久歌笑了,強撐著倦意,在鹿靈的配合下,將機油倒滿了整個縫紉車間。
一把大火,燒的干干凈凈。
這也是,原著中她的靈兒被害死的地方……
“又死了啊。呵,呵呵呵呵……”
‘鬼堡’中,男人看著監控錄像里的畫面,笑容越發詭異。
向后倒了一段,發現小姑娘從籠子里出來后,畫面就整個切斷了。
那之前,她還做了些什么呢?惹得其他囚犯如此驚恐?
但水柱紛雜,將鏡頭染花,他看不清女孩究竟做了什么。
不過比起之前聽到那幾個女囚的死,這一次,他倒是笑出聲來。
只是‘咯咯咯’的笑聲,聽得人頭皮發麻。
“很好,很好啊,這才是祝久歌嘛。我,該拿你怎么辦呢?”
他十指交叉,輕撐著下巴,想了一萬種可能,都覺得不太可能。
首先,他已經認清一個事實。
他,打不過那毒婦。
無論前世今生,都打不過。
不過,這一世他的小跟班不在,似乎,容易對付的多……
食指輕輕敲擊著虎口的位置,忽然,男人的唇角勾起一抹殘酷的笑容,“阿二,你說,這折磨女人的法子,是不是心靈比肉體更痛?”
話音落下,一個身著黑衣的頎長身影,出現在男人身后。
他叫阿二。
是男人從小養在身邊的打手,兼隨扈。
兩耳不聞窗外事,一心只為傅家主。
這是他從小到大都牢記的宗旨,可是今天……
此刻……
看到監控錄像里,那個被關在牢籠里的女孩,心里莫名一陣抽痛。
怎么會呢?
不應該的……
這是唐家那位大小姐,心腸歹……
毒嗎?
似乎不是的……
“阿二!”
一聲冷斥,讓阿二猛地回神。
“少主,我不知道。
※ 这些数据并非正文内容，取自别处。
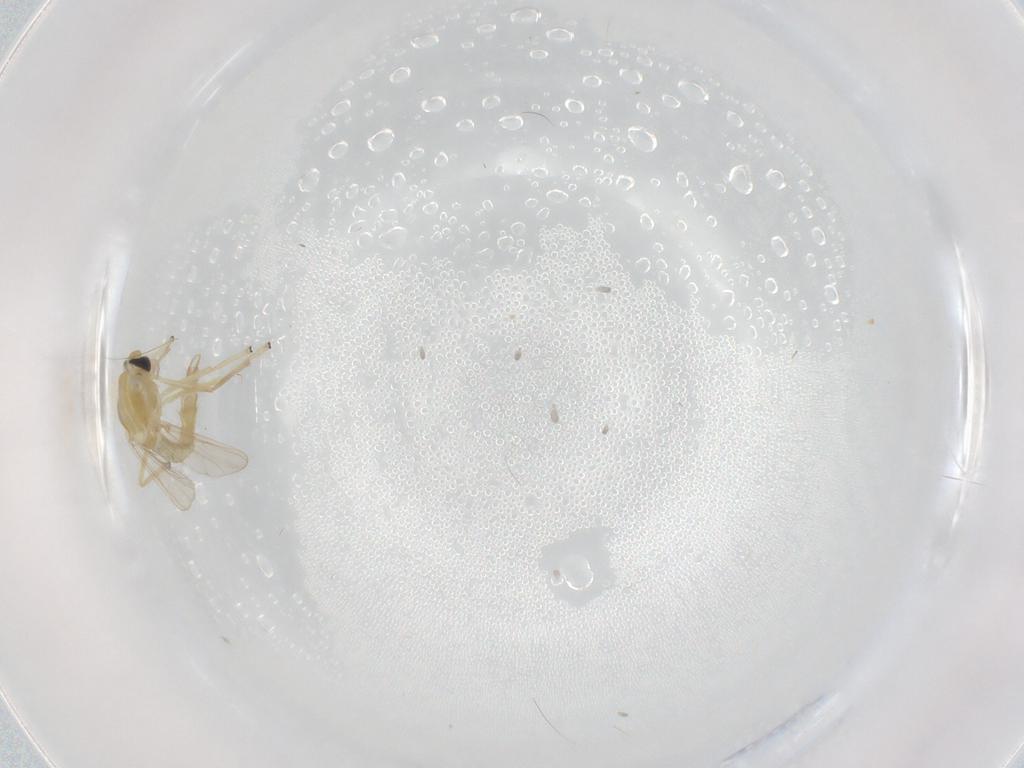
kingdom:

”
這話是真的。
跟在少主身邊的隨扈別說阿二,任何一個,都沒有接觸到女人的機會。
哪里懂怎么能更傷害女人?
可是聽到傅修澤這話,阿二還是皺緊了眉頭。
不舒服,很不舒服。
不知道為什么,抽抽的難受。
大概是……
胃痛了吧。
他想。
“呵,榆木疙瘩,廢物。”傅修澤冷笑一聲,將女孩被關在籠子里折磨的畫面,反反復復地看。
阿二就站在身后,感覺整個人就好像在油鍋里煎熬一樣。
翻來覆去,痛得直抽抽。
他緊擰眉心,低下頭:胃疼胃疼……該吃藥了……
少主對待他并不苛刻,可以請一天假。
阿二是這么想的。
剛要開口,卻聽到男人道:“你,去接唐久歌出獄。”
什么?!
阿二以為自己聽錯了。
但是,沒資格管,也沒資格問。
“是。”
原本要開口請假的,阿二吞回腹中。
他轉身,離開,腳步有些焦躁,有些慌張。
有著,連自己都不知道的急迫……
“站住。”
忽然,被身后的男人叫住。
阿二這才發現,自己犯了大忌!
還沒有得到少主的應允之前,他竟然就走了……而且走的那么匆忙……
究竟是……為了什么呢?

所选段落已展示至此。